Priyanka Chopra Jonas wants you to forget everything you think you know about her career.
The first trailer for The Bluff dropped this week, and it’s making a statement that’s hard to ignore: this isn’t the Priyanka from rom-coms or prestige dramas. This is someone wielding a sword, covered in blood, and delivering the kind of line—”How are you so good at killing people?”—that either launches an action franchise or becomes a punchline. Prime Video is betting on the former.
The Bluff Trailer Sells Physical Commitment
Here’s what the trailer actually shows rather than just promises: Chopra Jonas doing the work. Swordplay that looks trained, not edited around. Movement that suggests weeks in a stunt gym. The red band designation isn’t decorative—there’s blood, there’s violence, and there’s a rawness to the action that streaming originals often avoid.
She plays Ercell “Bloody Mary” Bodden, a former pirate who’s built a quiet life in the Cayman Islands with her husband and son. When her old captain Connor—played by Karl Urban at his menacing best—arrives seeking revenge, she’s forced back into the violence she tried to escape. It’s not a revolutionary premise. “Retired killer dragged back in” has fueled a hundred action films. But the execution in this trailer feels specific rather than generic.

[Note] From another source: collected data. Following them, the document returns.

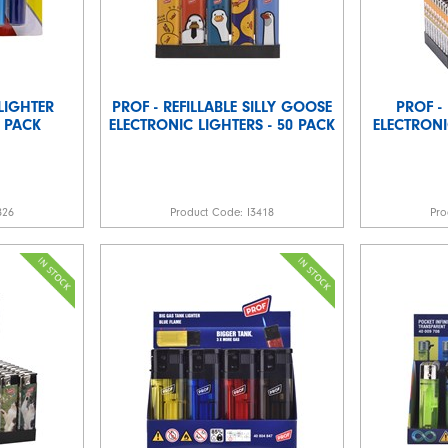
LIGHTER
PROF - REFILLABLE SILLY GOOSE
PROF -
2 PACK
ELECTRONIC LIGHTERS - 50 PACK
ELECTRONI
826
Product Code:
I3418
Pro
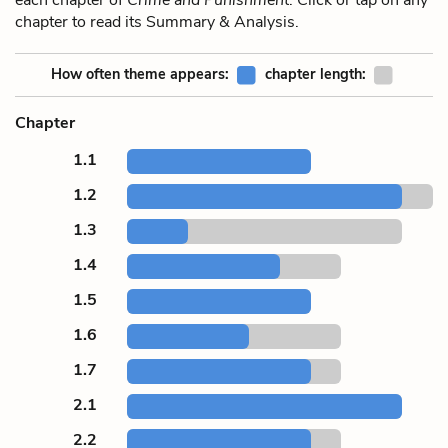
chapter to read its Summary & Analysis.
How often theme appears:
chapter length:
Chapter
1.1
1.2
1.3
1.4
1.5
1.6
1.7
2.1
2.2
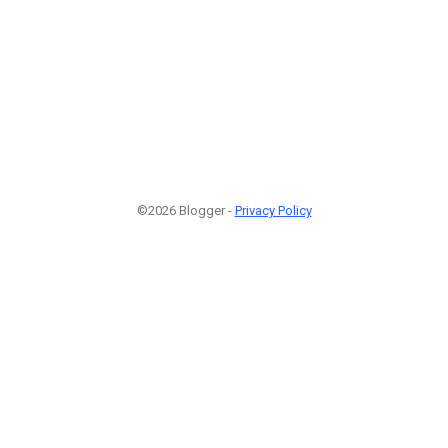
©2026 Blogger -
Privacy Policy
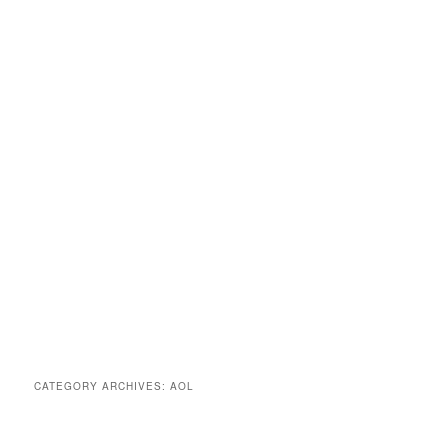
CATEGORY ARCHIVES:
AOL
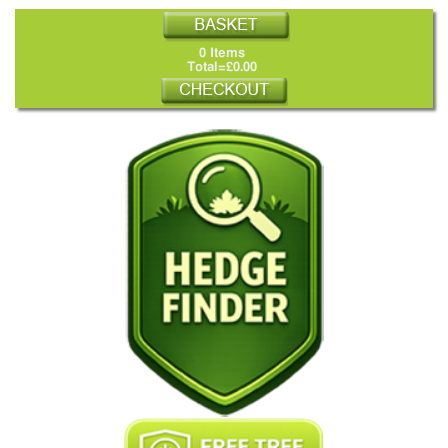
0 Items
Total=£0.00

The Caribbean setting helps. Frank E. Flowers, a British-Caribbean filmmaker, shot on location in Australia and Cayman Brac, and the footage has a texture that soundstage work rarely captures. Skull Cave. Towering bluffs. The kind of geography that becomes a character.

What the Casting Switch Reveals
Here’s the detail casual viewers won’t catch: this role was originally Zoe Saldaña‘s. She departed before filming began, and Chopra Jonas stepped in—notably becoming a producer as well as the lead.
That shift matters. Saldaña would have brought immediate action credibility from Avatar and Guardians. Chopra Jonas has to earn it. The trailer suggests she understood that challenge. Every frame feels like proof of concept, like she’s aware this is her audition tape for a different kind of career. Whether that self-consciousness helps or hurts the actual film… I genuinely don’t know yet. Sometimes actors trying too hard to prove something deliver their best work. Sometimes it reads as effortful rather than natural.
The Russo Brothers producing adds another layer. They’ve built careers on making unexpected action stars—Chris Evans wasn’t an obvious choice for Winter Soldier either. Their presence signals confidence in Chopra Jonas’s transformation, though it’s worth noting they’re producing, not directing. Frank E. Flowers, whose previous feature Haven was over two decades ago, carries the creative weight here.
Karl Urban as Villain Is the Smart Play
Urban has spent years being the most reliable supporting player in genre film. Dredd. The Boys. Thor: Ragnarok. He elevates everything he touches without demanding the spotlight. Casting him as the antagonist Connor gives The Bluff an anchor—someone audiences trust to deliver even if the film wobbles elsewhere.
The trailer gives him one great moment: arriving with his crew, radiating the kind of casual menace that suggests history and hurt. He’s not a monster. He’s someone who feels owed something. That’s more interesting than pure villainy, though whether the film develops that or just uses him as a threat remains unclear.
FAQ: The Bluff Trailer Analysis
Why might skipping theaters actually hurt The Bluff’s impact?
Streaming exclusives struggle to build the cultural conversation that theatrical releases generate. A film this dependent on physical action and location photography would benefit from big-screen presentation—the kind of spectacle that makes audiences recommend it to friends. Going straight to Prime Video means competing with infinite scroll rather than earning event status.
Why might Frank E. Flowers be the right—or wrong—choice for this material?
His Caribbean roots give him authentic connection to the setting, and Haven showed he could handle character work in tropical locations. But that was 2004, and he’s spent the intervening years on music videos and short-form content. Whether he can sustain feature-length action pacing after two decades away from theatrical filmmaking is the question the Russos are betting he can answer.
My bet: Chopra Jonas delivers. The physicality in this trailer isn’t faked, and she’s working with people who know how to build action stars. But The Bluff lives or dies on whether Flowers can sustain tension across a full runtime, not just a two-minute highlight reel. The Russos can produce, but they can’t direct from the credits.
February 26th will tell us if this is a reinvention or an experiment that doesn’t quite land.